▸ **PROBLEM REQUIREMENTS**: Within the listing below, how many lines contain the word "lazos"? Answer with the number only.

▸ **INFORMATION SHOWN**:
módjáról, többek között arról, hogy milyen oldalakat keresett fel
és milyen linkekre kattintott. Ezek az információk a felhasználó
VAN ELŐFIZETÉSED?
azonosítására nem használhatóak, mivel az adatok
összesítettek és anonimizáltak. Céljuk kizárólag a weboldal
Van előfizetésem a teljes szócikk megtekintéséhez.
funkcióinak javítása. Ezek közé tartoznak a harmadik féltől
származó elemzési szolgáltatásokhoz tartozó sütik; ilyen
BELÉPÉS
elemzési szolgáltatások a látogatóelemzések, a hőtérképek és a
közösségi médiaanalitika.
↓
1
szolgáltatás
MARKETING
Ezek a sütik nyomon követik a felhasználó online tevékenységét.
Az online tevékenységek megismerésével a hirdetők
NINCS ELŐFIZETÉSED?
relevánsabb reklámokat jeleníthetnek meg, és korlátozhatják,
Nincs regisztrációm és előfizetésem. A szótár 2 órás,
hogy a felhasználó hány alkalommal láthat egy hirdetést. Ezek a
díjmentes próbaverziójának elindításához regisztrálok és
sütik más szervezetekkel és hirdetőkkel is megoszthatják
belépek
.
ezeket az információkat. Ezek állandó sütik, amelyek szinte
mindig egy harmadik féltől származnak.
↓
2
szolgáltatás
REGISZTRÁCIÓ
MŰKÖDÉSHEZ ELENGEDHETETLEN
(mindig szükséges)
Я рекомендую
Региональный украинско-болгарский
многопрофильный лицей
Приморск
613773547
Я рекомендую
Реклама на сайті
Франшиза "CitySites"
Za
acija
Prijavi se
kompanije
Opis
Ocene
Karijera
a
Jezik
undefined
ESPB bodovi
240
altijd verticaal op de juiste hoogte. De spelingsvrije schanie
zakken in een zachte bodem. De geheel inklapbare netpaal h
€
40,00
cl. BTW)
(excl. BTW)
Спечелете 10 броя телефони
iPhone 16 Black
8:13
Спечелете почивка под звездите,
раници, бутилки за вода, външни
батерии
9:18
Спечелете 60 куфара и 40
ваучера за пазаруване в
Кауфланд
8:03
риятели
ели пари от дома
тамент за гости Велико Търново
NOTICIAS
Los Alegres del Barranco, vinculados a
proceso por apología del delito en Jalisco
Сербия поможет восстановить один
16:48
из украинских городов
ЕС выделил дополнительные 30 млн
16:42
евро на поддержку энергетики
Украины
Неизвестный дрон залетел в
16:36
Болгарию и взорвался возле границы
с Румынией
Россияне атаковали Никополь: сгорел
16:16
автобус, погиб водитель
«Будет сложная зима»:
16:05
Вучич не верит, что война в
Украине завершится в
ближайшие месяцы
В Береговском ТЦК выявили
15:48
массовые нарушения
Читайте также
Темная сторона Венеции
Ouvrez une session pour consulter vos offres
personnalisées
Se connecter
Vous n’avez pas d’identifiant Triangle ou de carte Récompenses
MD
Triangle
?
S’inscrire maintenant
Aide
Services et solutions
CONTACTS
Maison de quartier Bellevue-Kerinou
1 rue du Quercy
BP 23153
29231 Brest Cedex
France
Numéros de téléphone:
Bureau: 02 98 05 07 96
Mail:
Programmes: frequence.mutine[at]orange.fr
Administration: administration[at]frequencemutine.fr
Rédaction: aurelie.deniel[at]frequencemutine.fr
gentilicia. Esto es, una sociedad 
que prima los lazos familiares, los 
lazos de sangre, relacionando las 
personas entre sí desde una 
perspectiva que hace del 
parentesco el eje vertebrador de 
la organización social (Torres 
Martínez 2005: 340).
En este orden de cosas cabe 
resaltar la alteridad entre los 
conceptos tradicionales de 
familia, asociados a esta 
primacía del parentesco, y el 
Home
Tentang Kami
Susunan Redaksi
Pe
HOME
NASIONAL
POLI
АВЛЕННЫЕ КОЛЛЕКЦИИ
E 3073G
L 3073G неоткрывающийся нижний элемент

▸ **ANSWER BOX**: 2